■ What to produce ■
From the records below, transcribe only the lines running from the one with "X55870769Y-71835559D01*" through the one with "X54335224Y-71763114D01*". Keep both of those end lines.

■ Provided information ■

'''

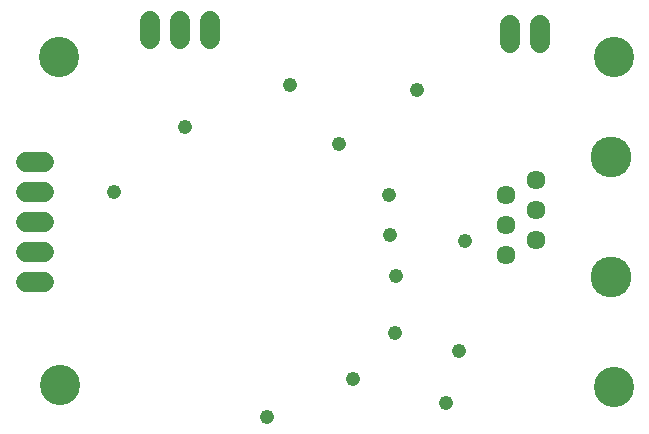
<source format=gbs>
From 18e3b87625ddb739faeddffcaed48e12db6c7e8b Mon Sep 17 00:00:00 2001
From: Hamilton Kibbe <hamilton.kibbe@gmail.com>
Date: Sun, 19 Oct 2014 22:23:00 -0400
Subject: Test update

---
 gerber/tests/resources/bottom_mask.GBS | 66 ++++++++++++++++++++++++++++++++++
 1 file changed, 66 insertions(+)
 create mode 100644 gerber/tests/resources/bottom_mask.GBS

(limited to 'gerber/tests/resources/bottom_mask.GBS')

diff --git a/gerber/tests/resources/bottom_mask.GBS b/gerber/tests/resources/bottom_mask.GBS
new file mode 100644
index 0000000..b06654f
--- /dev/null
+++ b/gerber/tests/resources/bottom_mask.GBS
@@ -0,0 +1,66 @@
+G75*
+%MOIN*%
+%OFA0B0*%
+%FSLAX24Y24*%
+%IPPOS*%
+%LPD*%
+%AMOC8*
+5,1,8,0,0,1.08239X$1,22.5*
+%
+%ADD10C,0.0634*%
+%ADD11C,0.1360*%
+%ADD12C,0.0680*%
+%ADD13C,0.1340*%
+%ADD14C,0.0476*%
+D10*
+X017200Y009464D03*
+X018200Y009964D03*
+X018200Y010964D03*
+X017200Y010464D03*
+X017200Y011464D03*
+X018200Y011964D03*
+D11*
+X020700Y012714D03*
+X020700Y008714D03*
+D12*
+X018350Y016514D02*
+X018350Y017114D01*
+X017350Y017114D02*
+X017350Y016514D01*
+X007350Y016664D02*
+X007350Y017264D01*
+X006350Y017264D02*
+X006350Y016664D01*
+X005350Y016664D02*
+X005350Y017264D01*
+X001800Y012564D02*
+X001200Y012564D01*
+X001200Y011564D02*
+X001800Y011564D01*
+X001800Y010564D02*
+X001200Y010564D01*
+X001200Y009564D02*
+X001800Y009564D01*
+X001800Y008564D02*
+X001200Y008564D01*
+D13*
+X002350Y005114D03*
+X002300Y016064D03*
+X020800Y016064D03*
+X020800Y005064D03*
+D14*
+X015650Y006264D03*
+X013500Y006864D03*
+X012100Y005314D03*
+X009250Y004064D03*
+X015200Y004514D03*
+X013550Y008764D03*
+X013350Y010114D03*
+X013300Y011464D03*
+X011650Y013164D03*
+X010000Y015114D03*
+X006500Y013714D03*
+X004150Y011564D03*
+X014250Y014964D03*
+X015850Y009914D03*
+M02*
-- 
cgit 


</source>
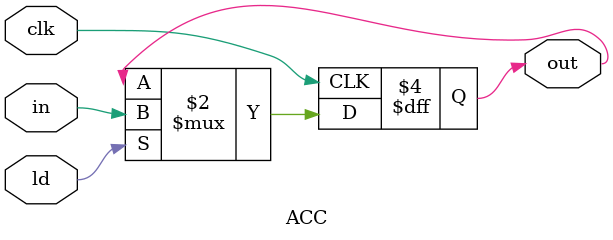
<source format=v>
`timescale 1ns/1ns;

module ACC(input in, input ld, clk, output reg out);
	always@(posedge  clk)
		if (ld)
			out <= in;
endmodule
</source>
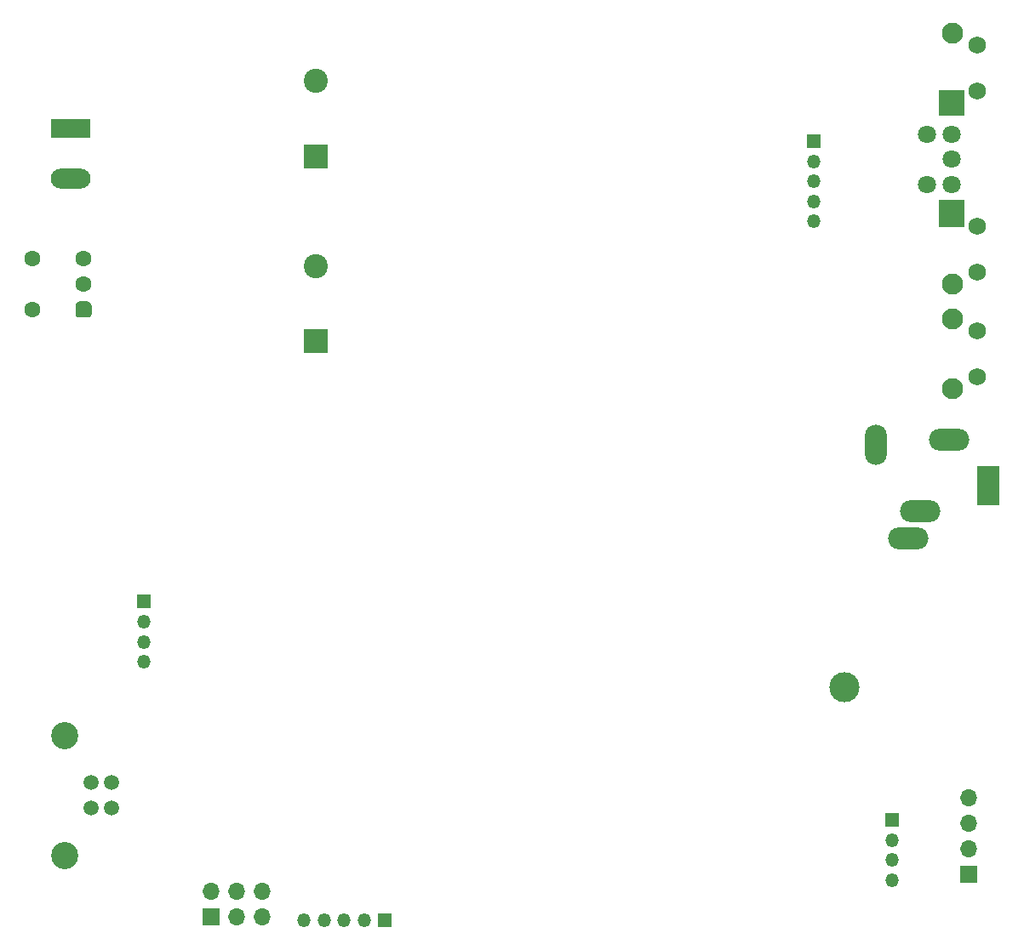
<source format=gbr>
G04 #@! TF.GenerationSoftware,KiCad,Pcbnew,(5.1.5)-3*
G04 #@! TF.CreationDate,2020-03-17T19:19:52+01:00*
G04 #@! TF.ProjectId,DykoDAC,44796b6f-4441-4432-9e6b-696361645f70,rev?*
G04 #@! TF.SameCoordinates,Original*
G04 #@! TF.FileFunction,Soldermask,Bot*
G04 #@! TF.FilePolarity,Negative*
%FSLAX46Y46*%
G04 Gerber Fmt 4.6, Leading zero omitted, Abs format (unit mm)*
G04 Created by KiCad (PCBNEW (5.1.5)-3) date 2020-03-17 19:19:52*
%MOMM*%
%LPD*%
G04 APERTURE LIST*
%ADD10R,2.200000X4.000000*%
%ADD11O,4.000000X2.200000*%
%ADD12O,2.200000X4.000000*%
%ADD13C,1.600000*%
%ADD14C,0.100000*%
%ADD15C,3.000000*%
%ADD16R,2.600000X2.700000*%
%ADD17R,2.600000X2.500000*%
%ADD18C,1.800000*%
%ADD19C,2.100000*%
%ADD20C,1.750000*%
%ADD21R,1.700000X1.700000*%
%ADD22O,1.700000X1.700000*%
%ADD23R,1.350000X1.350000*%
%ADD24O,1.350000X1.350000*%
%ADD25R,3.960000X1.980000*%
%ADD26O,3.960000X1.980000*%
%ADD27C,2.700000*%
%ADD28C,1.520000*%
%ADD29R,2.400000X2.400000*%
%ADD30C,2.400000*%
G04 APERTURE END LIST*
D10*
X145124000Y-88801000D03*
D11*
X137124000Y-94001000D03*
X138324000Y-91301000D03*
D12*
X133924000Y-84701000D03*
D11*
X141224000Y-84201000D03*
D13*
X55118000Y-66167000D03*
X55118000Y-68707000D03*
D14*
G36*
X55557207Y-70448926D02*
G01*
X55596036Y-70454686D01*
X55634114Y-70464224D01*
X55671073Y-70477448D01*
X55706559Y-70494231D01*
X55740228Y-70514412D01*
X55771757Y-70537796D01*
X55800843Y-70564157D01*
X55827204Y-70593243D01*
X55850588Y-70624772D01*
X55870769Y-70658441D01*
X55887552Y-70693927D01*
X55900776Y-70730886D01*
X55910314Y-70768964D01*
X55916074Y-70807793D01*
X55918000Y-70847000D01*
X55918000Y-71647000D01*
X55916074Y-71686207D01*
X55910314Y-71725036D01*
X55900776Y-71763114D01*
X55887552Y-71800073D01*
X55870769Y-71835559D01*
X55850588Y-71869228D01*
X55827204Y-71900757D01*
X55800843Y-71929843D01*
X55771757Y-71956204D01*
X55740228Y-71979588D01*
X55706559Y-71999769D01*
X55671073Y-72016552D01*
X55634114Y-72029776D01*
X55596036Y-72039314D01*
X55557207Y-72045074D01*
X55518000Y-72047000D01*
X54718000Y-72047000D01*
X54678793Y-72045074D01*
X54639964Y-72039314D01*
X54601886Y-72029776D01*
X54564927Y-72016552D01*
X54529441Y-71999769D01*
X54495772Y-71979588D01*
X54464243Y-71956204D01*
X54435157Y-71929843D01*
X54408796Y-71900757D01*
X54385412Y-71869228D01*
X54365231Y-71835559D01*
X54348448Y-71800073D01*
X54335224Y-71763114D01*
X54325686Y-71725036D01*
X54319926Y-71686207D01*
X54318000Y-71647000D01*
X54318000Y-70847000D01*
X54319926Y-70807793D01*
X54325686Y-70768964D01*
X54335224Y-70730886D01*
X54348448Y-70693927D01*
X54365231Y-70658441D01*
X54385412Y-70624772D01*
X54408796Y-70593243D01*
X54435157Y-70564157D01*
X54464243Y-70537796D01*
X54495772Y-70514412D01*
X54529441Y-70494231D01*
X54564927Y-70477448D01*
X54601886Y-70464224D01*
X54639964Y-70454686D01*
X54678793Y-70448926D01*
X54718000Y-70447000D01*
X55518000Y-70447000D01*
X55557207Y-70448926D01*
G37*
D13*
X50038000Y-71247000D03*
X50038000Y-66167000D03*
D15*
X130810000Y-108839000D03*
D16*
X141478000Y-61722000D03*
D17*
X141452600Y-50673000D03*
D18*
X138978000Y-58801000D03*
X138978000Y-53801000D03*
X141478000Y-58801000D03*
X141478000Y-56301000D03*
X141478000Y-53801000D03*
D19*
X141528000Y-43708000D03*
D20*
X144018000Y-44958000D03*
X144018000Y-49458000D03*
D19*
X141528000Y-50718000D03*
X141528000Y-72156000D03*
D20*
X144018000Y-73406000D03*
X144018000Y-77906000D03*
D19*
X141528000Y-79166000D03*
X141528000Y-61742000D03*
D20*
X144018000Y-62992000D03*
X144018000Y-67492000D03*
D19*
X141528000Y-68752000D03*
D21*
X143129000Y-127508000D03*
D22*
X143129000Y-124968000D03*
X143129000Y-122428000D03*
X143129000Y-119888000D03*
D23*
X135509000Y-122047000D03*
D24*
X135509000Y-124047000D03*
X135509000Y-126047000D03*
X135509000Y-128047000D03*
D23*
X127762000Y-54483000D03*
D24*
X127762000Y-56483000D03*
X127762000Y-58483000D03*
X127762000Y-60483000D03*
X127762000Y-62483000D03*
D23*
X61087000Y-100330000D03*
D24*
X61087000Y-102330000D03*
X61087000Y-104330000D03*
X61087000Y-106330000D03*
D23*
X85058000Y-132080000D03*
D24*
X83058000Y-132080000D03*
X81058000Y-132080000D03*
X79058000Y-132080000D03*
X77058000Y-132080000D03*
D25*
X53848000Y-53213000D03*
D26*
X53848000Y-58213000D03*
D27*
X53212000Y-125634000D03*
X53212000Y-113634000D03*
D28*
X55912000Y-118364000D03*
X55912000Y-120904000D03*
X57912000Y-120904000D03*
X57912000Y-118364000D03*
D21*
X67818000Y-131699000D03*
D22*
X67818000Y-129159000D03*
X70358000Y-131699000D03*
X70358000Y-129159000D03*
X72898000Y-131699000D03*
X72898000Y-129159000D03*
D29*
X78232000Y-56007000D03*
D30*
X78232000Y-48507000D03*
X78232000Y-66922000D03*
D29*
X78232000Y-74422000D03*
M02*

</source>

'''

■ Solution ■
X55870769Y-71835559D01*
X55850588Y-71869228D01*
X55827204Y-71900757D01*
X55800843Y-71929843D01*
X55771757Y-71956204D01*
X55740228Y-71979588D01*
X55706559Y-71999769D01*
X55671073Y-72016552D01*
X55634114Y-72029776D01*
X55596036Y-72039314D01*
X55557207Y-72045074D01*
X55518000Y-72047000D01*
X54718000Y-72047000D01*
X54678793Y-72045074D01*
X54639964Y-72039314D01*
X54601886Y-72029776D01*
X54564927Y-72016552D01*
X54529441Y-71999769D01*
X54495772Y-71979588D01*
X54464243Y-71956204D01*
X54435157Y-71929843D01*
X54408796Y-71900757D01*
X54385412Y-71869228D01*
X54365231Y-71835559D01*
X54348448Y-71800073D01*
X54335224Y-71763114D01*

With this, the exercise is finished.